Wie kommt eine einheitliche Länderstellungnahme zustande?
Die erste Option ist die "Integrationskonferenz" der Länder. Sie kann einen Beschluss fassen, wenn mindestens fünf der neun Bundesländer zustimmen und sich die anderen vier zumindest enthalten. Stimmt ein Land dagegen, kommt keine Stellungnahme zustande. In der "Staatspraxis" gibt es laut Verfassungsdienst aber noch andere Wege, eine "einheitliche Stellungnahme" zu fassen – etwa über die Landeshauptleutekonferenz. Der Bund hätte diese auch "in der Vergangenheit als bindend akzeptiert", so der Verfassungsdienst.
Liegt eine einheitliche Stellungnahme vor?
Im Fall der Renaturierung wurden der Bundesregierung zwei einheitliche, ablehnende Stellungnahmen übermittelt. Und zwar über die Verbindungsstelle der Bundesländer. Deshalb sei "grundsätzlich davon auszugehen", dass tatsächlich eine solche Stellungnahme vorliege, so der Verfassungsdienst.
Wie kann eine einheitliche Stellungnahme aufgehoben werden?
Die Experten sind der Ansicht, dass eine "neue einheitliche Stellungnahme" beschlossen werden müsste, um die alte aufzuheben. Auch dieser müssten mindestens fünf Länder zustimmen, während sich der Rest zumindest enthält. Die SPÖ-geführten Länder Wien und Kärnten haben vor zwei Wochen verkündet, unter gewissen Voraussetzungen doch für die Renaturierung zu sein. Wien hat dann eine Abänderung des Länder-Vetos beantragt. Dieses lehnten sieben von neun Länder ab. Heißt: Die einheitliche Stellungnahme gilt weiterhin.
Gibt es keinen anderen Weg?
Gewessler verlangte zuletzt wiederholt eine schriftliche "Klarstellung" von Wiens Bürgermeister Michael Ludwig (SPÖ), dass die Hauptstadt nicht mehr hinter dem Veto stehe. Dann werde sie alles dafür tun, zustimmen zu können. Aber würde eine klare Distanzierung Ludwigs wirklich reichen, um eine einheitliche Stellungnahme aufzuheben? Der Verfassungsdienst widerspricht: "Keinesfalls kann einseitigen Erklärungen einzelner Länder hier eine rechtliche Relevanz zukommen." Demnach hatten Wien und Kärnten von Anfang an keine Chance, ihr "Nein" zur Renaturierung zurückzuziehen – trotz anderslautender Bekundungen.
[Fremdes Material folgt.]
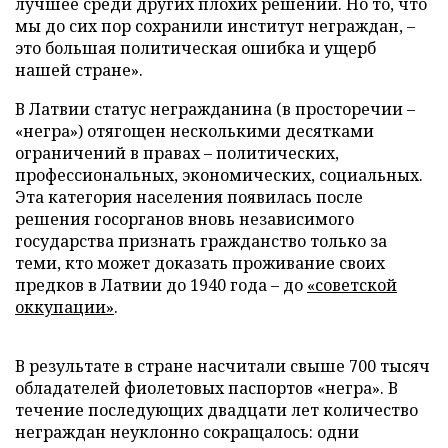
лучшее среди других плохих решений. Но то, что
мы до сих пор сохранили институт неграждан, –
это большая политическая ошибка и ущерб
нашей стране».
В Латвии статус негражданина (в просторечии –
«негра») отягощен несколькими десятками
ограничений в правах – политических,
профессиональных, экономических, социальных.
Эта категория населения появилась после
решения госорганов вновь независимого
государства признать гражданство только за
теми, кто может доказать проживание своих
предков в Латвии до 1940 года – до
«советской
оккупации»
.
В результате в стране насчитали свыше 700 тысяч
обладателей фиолетовых паспортов «негра». В
течение последующих двадцати лет количество
неграждан неуклонно сокращалось: одни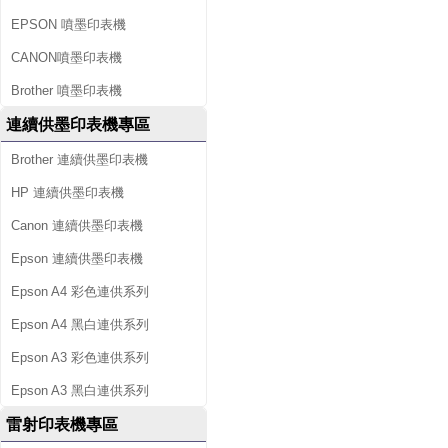
EPSON 噴墨印表機
CANON噴墨印表機
Brother 噴墨印表機
連續供墨印表機專區
Brother 連續供墨印表機
HP 連續供墨印表機
Canon 連續供墨印表機
Epson 連續供墨印表機
Epson A4 彩色連供系列
Epson A4 黑白連供系列
Epson A3 彩色連供系列
Epson A3 黑白連供系列
雷射印表機專區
Will Gewessler zustimmen, wenn die Länder ihr Veto aufheben?
Ja, auch ohne Sanctus der ÖVP. Sie verweist darauf, dass Landwirtschaftsminister Norbert Totschnig (ÖVP) beim EU-Rat ebenso dafür stimmte, Umweltstandards in der EU-Agrarpolitik abzuschwächen. "Es ist langjährige Praxis in der Regierung, dass auf den Ministerräten die Ministerinnen und Minister entscheiden", sagt Gewessler. Sie hat Rechtsgutachten vorgelegt, die ihre Argumentation stützen.
Aber darf Gewessler dann auch zustimmen?
Laut Gewesslers Rechtsexperten: Ja. Laut Verfassungsdienst: Nein. Dieser verweist auf das Bundesministeriengesetz (BMG). Es gibt Themen, die in den Wirkungsbereich verschiedener Ministerien fallen. Bei der Renaturierung: Klimaschutz, Landwirtschaft, Finanzen und Europa. Wann müsste Gewessler die Zustimmung anderer, in diesem Fall ÖVP-geführter, Ministerien einholen? Wenn betroffene Ministerien auch für die Renaturierung "zuständig" sind und deshalb "konkrete Maßnahmen" setzen müssten. Als Maßnahmen gelten hier etwa Gesetze oder Verordnungen. Der Verfassungsdienst sieht zumindest auch eine Zuständigkeit des Landwirtschaftsministeriums, weil die Renaturierung Regelungen für die Agrar- und Forstpolitik sowie das Wasserrecht betreffe.
Hätte Totschnig nicht auch Gewesslers Zustimmung bei der Agrarpolitik einholen müssen?
Das müsste ausjudiziert werden. Gewesslers Ressort erkennt eine Zuständigkeit, die ÖVP ist anderer Ansicht.